TEXTE PRÉSENTÉ.
== == ==
Mykhaïlo Fedorov (Ministre de la transformation digitale ukrainien) "Nous avons fait tomber plus de 80 systèmes russes"
Lors du Paris Cyber Summit, en duplex depuis Kiev, le ministre de la Transformation digitale ukrainien Mykhaïlo Fedorov a tenu une conférence de presse. Le JDN retranscrit une partie des échanges.
JDN. Comment avez-vous organisé votre cybersécurité ?
Mykhaïlo Fedorov. En matière de cybersécurité, nous avons créé des infrastructures pour nous défendre mais également pour avancer et nous donner les moyens d'aider la population ukrainienne à s'organiser. Nous lançons, par exemple, chaque semaine, un nouveau service pour nos citoyens. Pour ça, nous nous sommes appuyés sur DIA, qui veut dire "Action" en ukrainien, une application qui existait déjà et recense actuellement 17,5 millions de citoyens.
Avez-vous quelques exemples à nous donner ?
Oui, avec DIA, les personnes en zone de combat ou éloignées de leur ville d'habitation peuvent accéder en quelques clics à des services dédiés à la situation de guerre comme déclarer les dommages causés à leur logement et effectuer une demande de dédommagement. Ce sont des procédures rapides et simples car les utilisateurs sont géolocalisés. Le système intègre également la réception de paiements électroniques ou encore la possibilité de faire des signalements en tous genres. Nous avons également mis à disposition un chatbot qui, encore une fois grâce à la géolocalisation, informe en temps réel les citoyens des mouvements connus des troupes Russes.
== == ==
DONNÉES FOURNIES.
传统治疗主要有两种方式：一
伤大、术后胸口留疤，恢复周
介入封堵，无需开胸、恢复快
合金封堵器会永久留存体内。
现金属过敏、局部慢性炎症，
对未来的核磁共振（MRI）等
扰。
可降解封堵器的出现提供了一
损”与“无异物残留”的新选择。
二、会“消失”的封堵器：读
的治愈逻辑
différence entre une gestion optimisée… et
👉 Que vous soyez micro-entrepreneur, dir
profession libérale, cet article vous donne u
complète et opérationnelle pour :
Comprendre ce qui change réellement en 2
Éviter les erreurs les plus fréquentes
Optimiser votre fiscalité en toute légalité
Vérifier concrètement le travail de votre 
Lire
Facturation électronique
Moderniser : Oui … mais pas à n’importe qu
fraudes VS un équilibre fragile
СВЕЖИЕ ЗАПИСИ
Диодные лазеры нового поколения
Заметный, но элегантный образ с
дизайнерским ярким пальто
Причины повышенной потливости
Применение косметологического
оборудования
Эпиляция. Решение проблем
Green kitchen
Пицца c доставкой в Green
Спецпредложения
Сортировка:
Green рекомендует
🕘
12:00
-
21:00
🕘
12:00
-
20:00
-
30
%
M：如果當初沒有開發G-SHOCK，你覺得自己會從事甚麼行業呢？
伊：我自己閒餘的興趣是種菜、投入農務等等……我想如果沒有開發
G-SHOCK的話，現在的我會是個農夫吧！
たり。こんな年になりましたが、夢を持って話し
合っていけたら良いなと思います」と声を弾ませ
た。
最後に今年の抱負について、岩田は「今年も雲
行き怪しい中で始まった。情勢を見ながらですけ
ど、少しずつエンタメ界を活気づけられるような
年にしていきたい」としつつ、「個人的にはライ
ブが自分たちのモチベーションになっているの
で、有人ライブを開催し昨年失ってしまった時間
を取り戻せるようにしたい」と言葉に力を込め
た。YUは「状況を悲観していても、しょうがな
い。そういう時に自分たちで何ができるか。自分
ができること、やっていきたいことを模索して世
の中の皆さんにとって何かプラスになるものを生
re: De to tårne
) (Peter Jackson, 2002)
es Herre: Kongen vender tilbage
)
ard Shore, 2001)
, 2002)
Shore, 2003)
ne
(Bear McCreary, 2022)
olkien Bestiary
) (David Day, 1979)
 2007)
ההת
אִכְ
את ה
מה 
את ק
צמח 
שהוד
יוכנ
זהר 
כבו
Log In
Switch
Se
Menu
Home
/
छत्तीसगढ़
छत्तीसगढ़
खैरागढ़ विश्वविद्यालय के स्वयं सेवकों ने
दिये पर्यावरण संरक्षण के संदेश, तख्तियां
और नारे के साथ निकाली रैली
== == ==
CONSIGNES.
**a)** Selon l'entretien, combien de citoyens l'application DIA recense-t-elle actuellement ?
**b)** Recopiez fidèlement le passage de l'entretien qui commence aux mots « Oui, avec DIA, les » et s'achève après les mots « des troupes Russes. ».

RÉPONSES AUX CONSIGNES.
**a)** 17,5 millions de citoyens.

**b)**
Oui, avec DIA, les personnes en zone de combat ou éloignées de leur ville d'habitation peuvent accéder en quelques clics à des services dédiés à la situation de guerre comme déclarer les dommages causés à leur logement et effectuer une demande de dédommagement. Ce sont des procédures rapides et simples car les utilisateurs sont géolocalisés. Le système intègre également la réception de paiements électroniques ou encore la possibilité de faire des signalements en tous genres. Nous avons également mis à disposition un chatbot qui, encore une fois grâce à la géolocalisation, informe en temps réel les citoyens des mouvements connus des troupes Russes.